→ WORK INSTRUCTION
Reproduce the material below, replacing every occurrence of "series" with "trace" and leaving everything else unchanged. Omit the pictures from your output.

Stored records
::::::

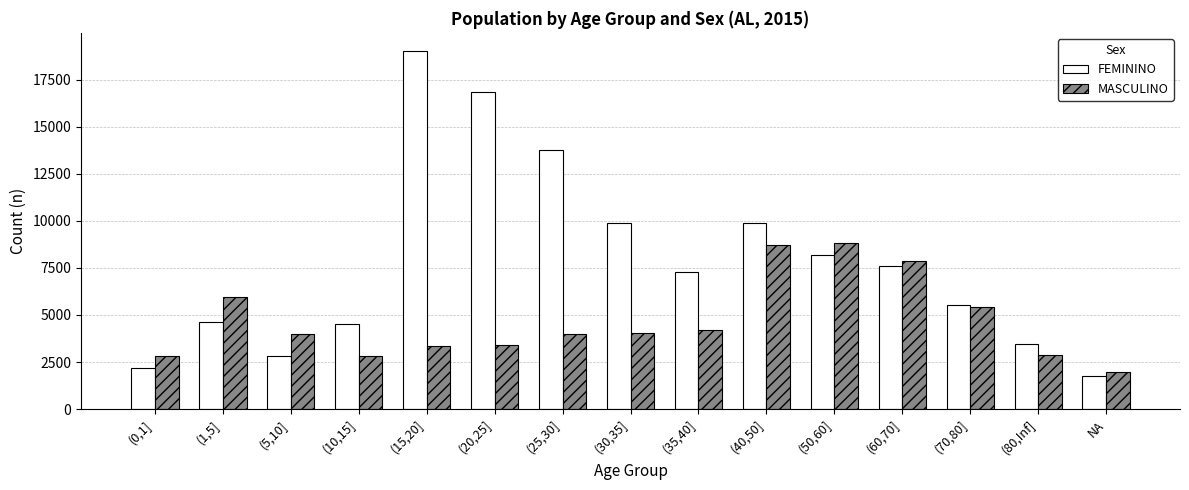

What is the spread (max minus min) of values at (1,5]?

1323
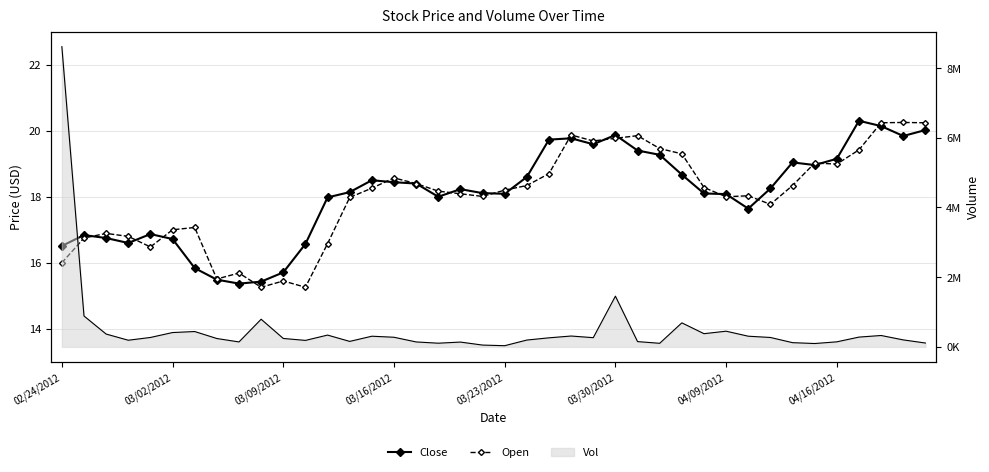

At which label does Vol reach its peak?

02/24/2012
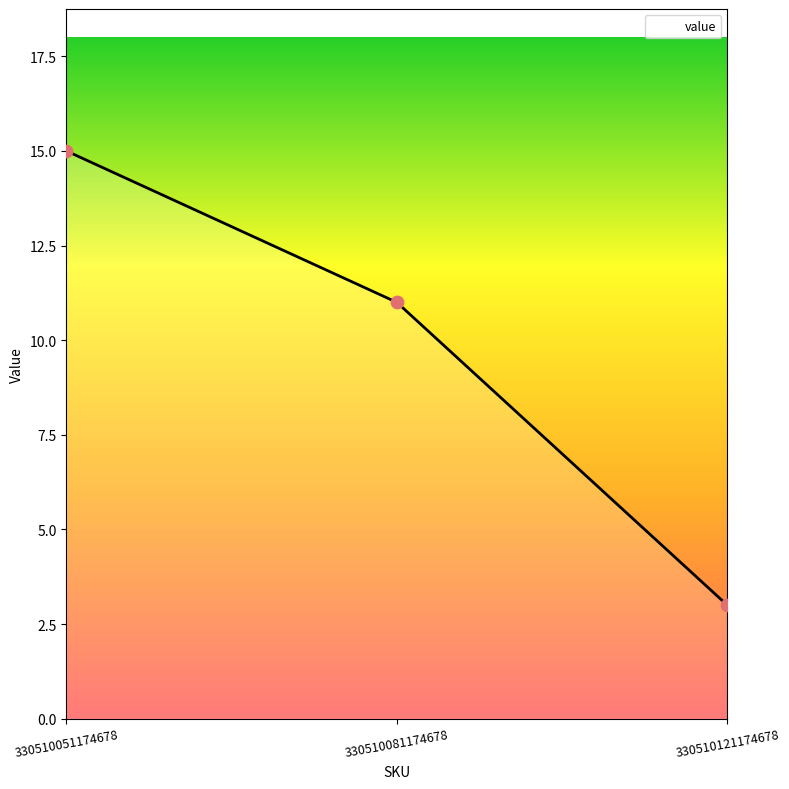

What is the change in value from 330510051174678 to 330510081174678?

-4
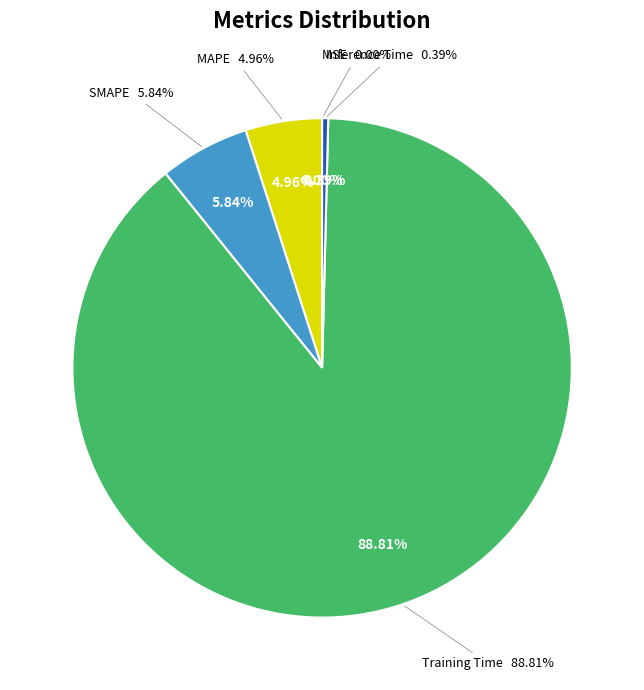

To the nearest percent, what is the difference between the largest and smallest slice percentages?

89%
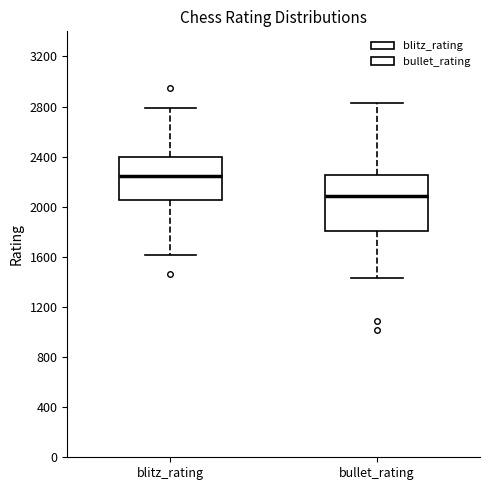

Which box has the highest median line?

blitz_rating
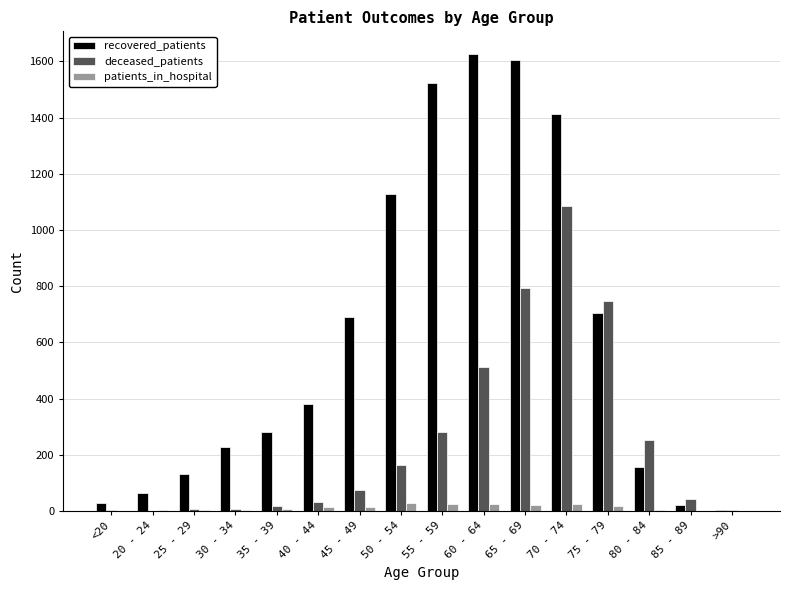

What is the maximum value shown in the chart?

1626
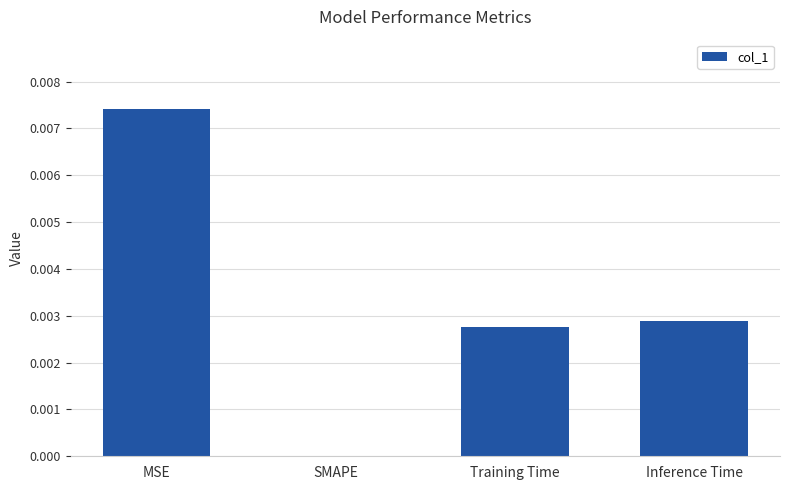

Between MSE and SMAPE, which is larger?

MSE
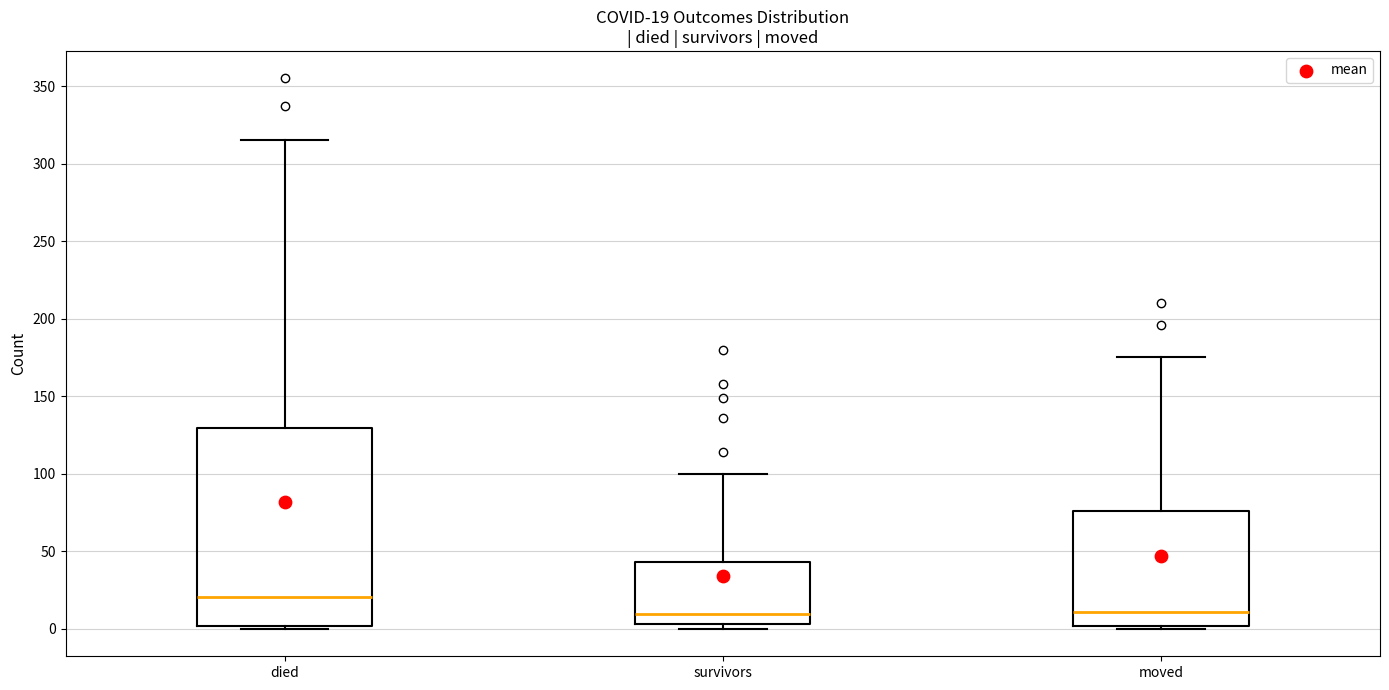

Which box is the tallest, from its lower edge to its upper edge?

died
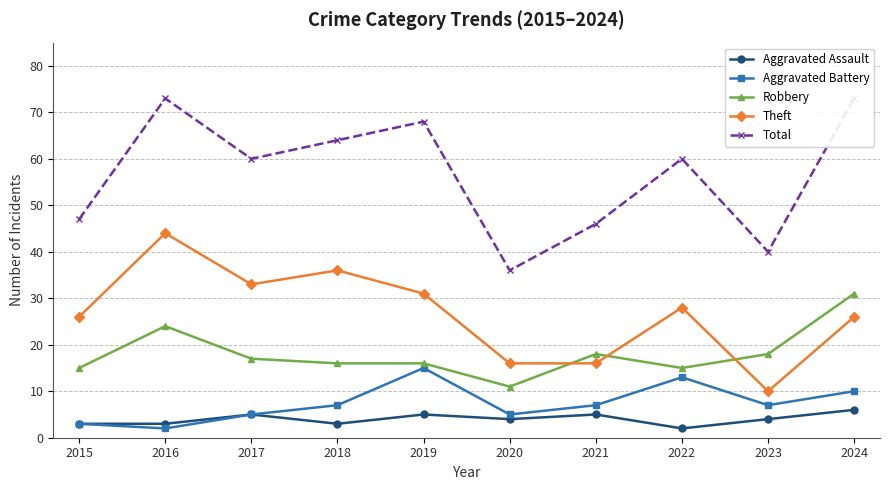

Which series changed the most between 2020 and 2021?

Total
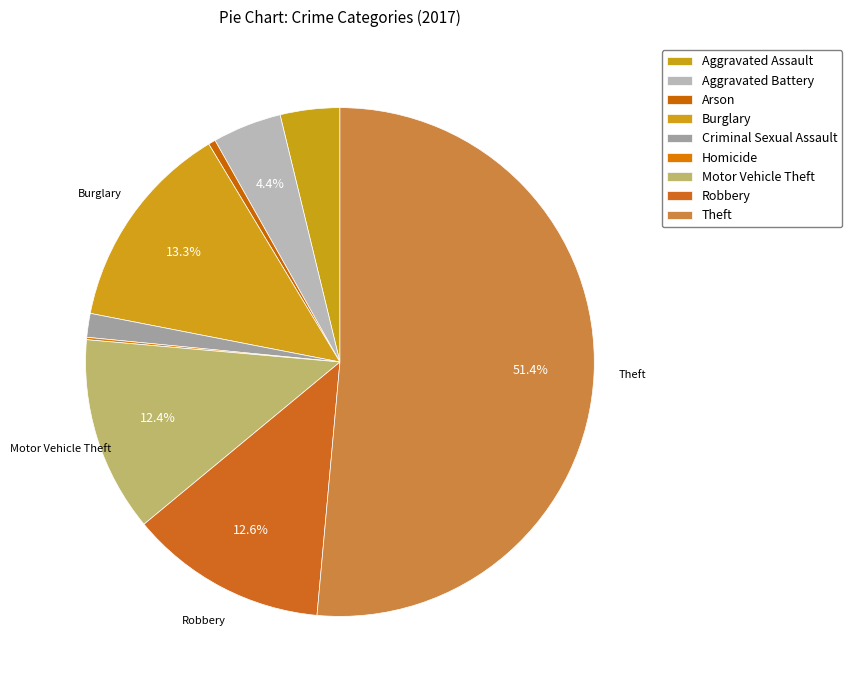

What is the change in value from Arson to Motor Vehicle Theft?

+79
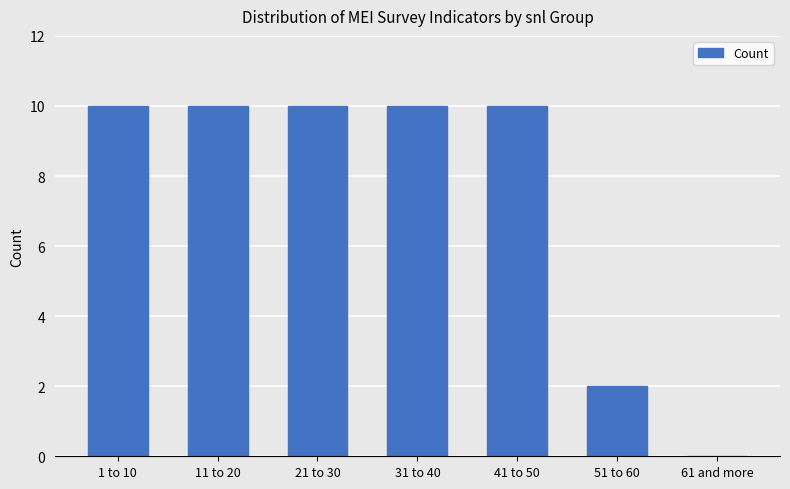

How many data points does each series have?

7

::::::

→ EXERCISE ANSWER
What is the spread (max minus min) of values at (1,5]?

1323

At which label does Vol reach its peak?

02/24/2012

What is the change in value from 330510051174678 to 330510081174678?

-4

To the nearest percent, what is the difference between the largest and smallest slice percentages?

89%

Which box has the highest median line?

blitz_rating

What is the maximum value shown in the chart?

1626

Between MSE and SMAPE, which is larger?

MSE

Which box is the tallest, from its lower edge to its upper edge?

died

Which trace changed the most between 2020 and 2021?

Total

What is the change in value from Arson to Motor Vehicle Theft?

+79

How many data points does each trace have?

7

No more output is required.